1. Trydor will not be liable for its failure to perform under the Agreement (including, without limitation, the failure to deliver any Goods or perform any Services) due to circumstances beyond its control, including, without limitation, fire, flood, earthquake, pestilence or similar catastrophe; war, act of terrorism, or strike; lack or failure of transportation facilities, shortage of suitable parts, materials or labour; any existing or future law, rule, regulation, decree, treaty, proclamation, or order of any governmental agency; inability to secure fuel, materials, supplies, equipment or power at reasonable prices or in sufficient amounts; act of God or the public enemy; or any other event or cause beyond Trydor reasonable control, including, without limitation, any delay caused by Buyer (each, a “Force Majeure Event”). If any Force Majeure Event prevents Trydor performance of any of its obligations under the Agreement, Trydor will have the right to (a) change, terminate or cancel the Agreement, or (b) omit during the period of the Force Majeure Event all or any portion of the quantity of the Goods deliverable during that period, whereupon the total quantity deliverable under the Agreement will be reduced by the quantity omitted. If Trydor is unable to supply the total demands for any Goods to be delivered under the Agreement due to a Force Majeure Event, Trydor will have the right to allocate its available supply among its customers in whatever manner Trydor deems to be fair and equitable. In no event will Trydor be obligated to purchase materials from other than its regular sources of supply in order to enable it to supply Goods to Buyer under the Agreement. No change, cancellation or proration by Trydor will be deemed to be a breach of any clause, provision, term, condition, or covenant of the Agreement.

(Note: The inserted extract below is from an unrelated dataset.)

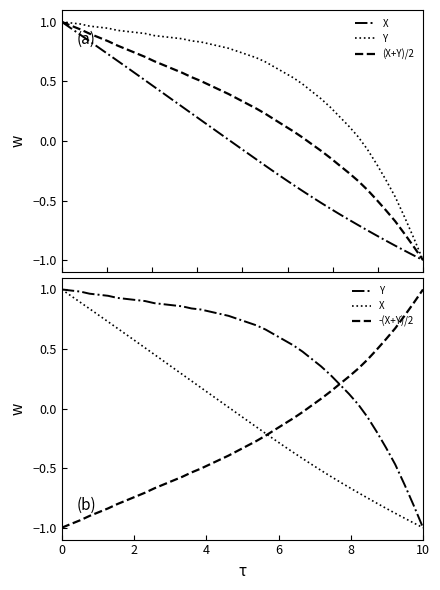

What is the average value of the Y series?

0.5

Choice of Law; Choice of Venue

1. The negotiation, execution, performance, termination, interpretation and construction of the Agreement will be

governed by the law of the Province of British Columbia. If either Trydor or Buyer brings a lawsuit or any other action arising out of the Agreement against the other party, such party must file its lawsuit or other action in a provincial or federal court located in Surrey, British Columbia. Trydor and Buyer expressly submit to the exclusive jurisdiction of those courts and consent to venue in those courts, and Trydor and Buyer consent to extra‐territorial service of process on Trydor and Buyer. Any provision of the Agreement held to be invalid, illegal or unenforceable will be ineffective to the extent of such invalidity, illegality or unenforceability without affecting the validity, legality and enforceability of the remaining provisions hereof.

Binding Authority

1. Any director, officer, employee, representative, or agent of Buyer signing or otherwise entering into this Agreement hereby represents and warrants that he or she is duly authorized to execute and enter into this Agreement on behalf of Buyer.